Con el espacio público y la actuación de las autoridades solicitamos lo mismo: reduciéndolo al absurdo, tanto derecho tienen los oncólogos a que el alcalde de una ciudad, en tanto que alcalde, acuda a su congreso anual, como los católicos a que venga a una procesión o asista a una Eucaristía. No se le pide que participe de modo activo, que confiese lo que no cree, sino que esté presente acompañando a un grupo de ciudadanos a los que también representa. Por poner otro ejemplo: el acalde-presidente de Ceuta, confesionalmente católico, no tiene problema a alguno en acudir como representante a acompañar a sus ciudadanos musulmanes en el rezo que pone fin a la celebración del Ramadán. Si establecemos una diferencia entre las dos situaciones antes mencionadas, estaremos considerando que hay dos clases distintas de ciudadanos, con diversos derechos.

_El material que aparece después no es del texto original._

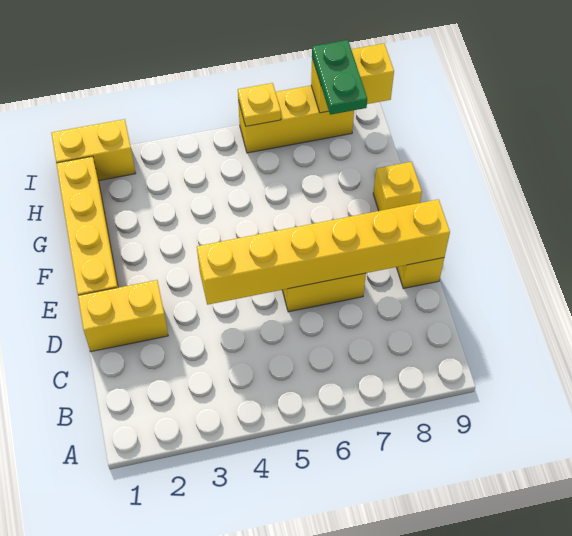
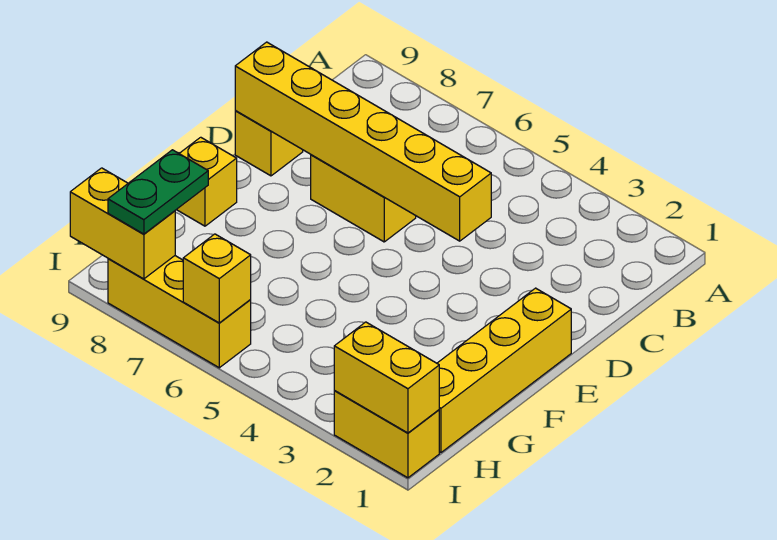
yellow brick D1:D2 level 1 -> yellow brick I1:I2 level 2
yellow plate I6 level 2 -> yellow brick I6 level 2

Creo que solo desde esta mutua comprensión podremos alcanzar un terreno común para dialogar, sin renunciar a nuestros puntos de partida. No pretendo que esto solucione todos los problemas o dé respuesta a todos los problemas prácticos que en nuestra sociedad encontramos ante la presencia de no creyentes y creyentes en la plaza pública, sino solo presentar unas notas para fundamentar la convivencia mutua.

Post scriptum: como se puede ver, he dejado al margen los argumentos de defensa de la tradición cultural o religiosa de un territorio o nación dada. Para muchos esto es fundamental y establece un elemento diferenciador a la hora de valorar la ocupación y presencia del espacio público. Creo que, a la hora de dialogar con aquellos que no creen, es, sin embargo, más fecundo partir de la consideración de los derechos individuales, comunes a todos, a participar en el debate público y a poder expresar en el espacio común sus creencias y valores.